-- Start of SUPPLIED PASSAGE --

# Name that car



## Terri_TT (Nov 18, 2004)

http://www.carsarethestars.co.uk/


----------



## thejepster (Mar 29, 2005)

Only 1 left to get... I just can't figure out what that black monstrosity that started out life as a poor old Nova is meant to be....


----------



## YELLOW_TT (Feb 25, 2004)

I got 9 but I am still working on it


----------



## dhayward (Apr 13, 2006)

The Nova is from BatMan Begins, can't get 1, 5 or 9!!


----------



## digimeisTTer (Apr 27, 2004)

1 is "Kill Bill" highlight to reveal!


----------



## ObiWan (Sep 25, 2005)

The numbers move about :lol: :lol: :lol:

Cannot get past nine


----------



## Kell (May 28, 2002)

Go em all - easy peasy.


----------



## Kell (May 28, 2002)

thejepster said:


> Only 1 left to get... I just can't figure out what that black monstrosity that started out life as a poor old Nova is meant to be....


There's your problem - it used to be a Metro.

For the other's I've just gone back into the game to see which ones people are stuck on, but it must generate different cars under different numbers because they'd all changed this time around.


----------



## NaughTTy (Jul 9, 2003)

I got them all apart from the one with the car in the water :?


----------



## ObiWan (Sep 25, 2005)

NaughTTy said:


> I got them all apart from the one with the car in the water :?


and the little black thing with wings across the front? :?


----------



## dhayward (Apr 13, 2006)

I Got:

Scoob Doo
Postman Pat
Ghost Busters
Batman Begins
Kill Bill
Herbie
Dukes of Hazzard
Thunderbirds
Back to the Future

Missing - The little smart car with the gold eagle and gold wheels
Missing - The black caravan with the red stripe
Missing - The car in the water which isn't Jaws, Flipper or Free Willy?

Help!


----------



## ObiWan (Sep 25, 2005)

-- End of SUPPLIED PASSAGE --

# [THINGS TO DO]
**a.** From the car quiz thread, set down the part that begins with the words "## thejepster (Mar" and ends after the words "(Feb 25, 2004)".
**b.** Answer these questions from the car quiz thread, one per line:
(i) Which film does dhayward say the Nova comes from?
(ii) What does digimeisTTer give as the answer for number 1?
(iii) Which one has NaughTTy not got?

-- Start of SOURCE MATERIAL --

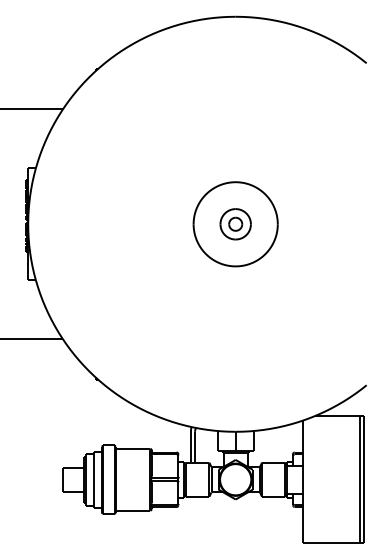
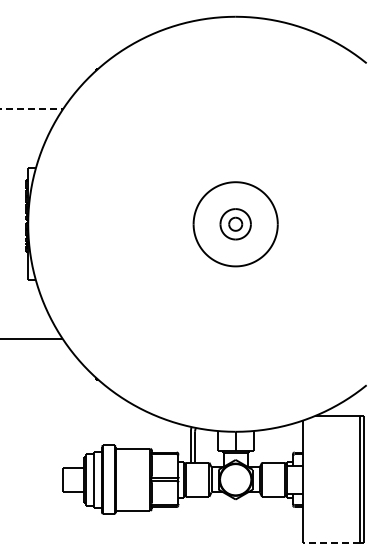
line at (32, 109): solid -> dashed
line at (330, 543): solid -> dashed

-- End of SOURCE MATERIAL --

# [RESPONSES]
**a.**
## thejepster (Mar 29, 2005)

Only 1 left to get... I just can't figure out what that black monstrosity that started out life as a poor old Nova is meant to be....


----------



## YELLOW_TT (Feb 25, 2004)

**b.**
(i) Batman Begins
(ii) Kill Bill
(iii) The one with the car in the water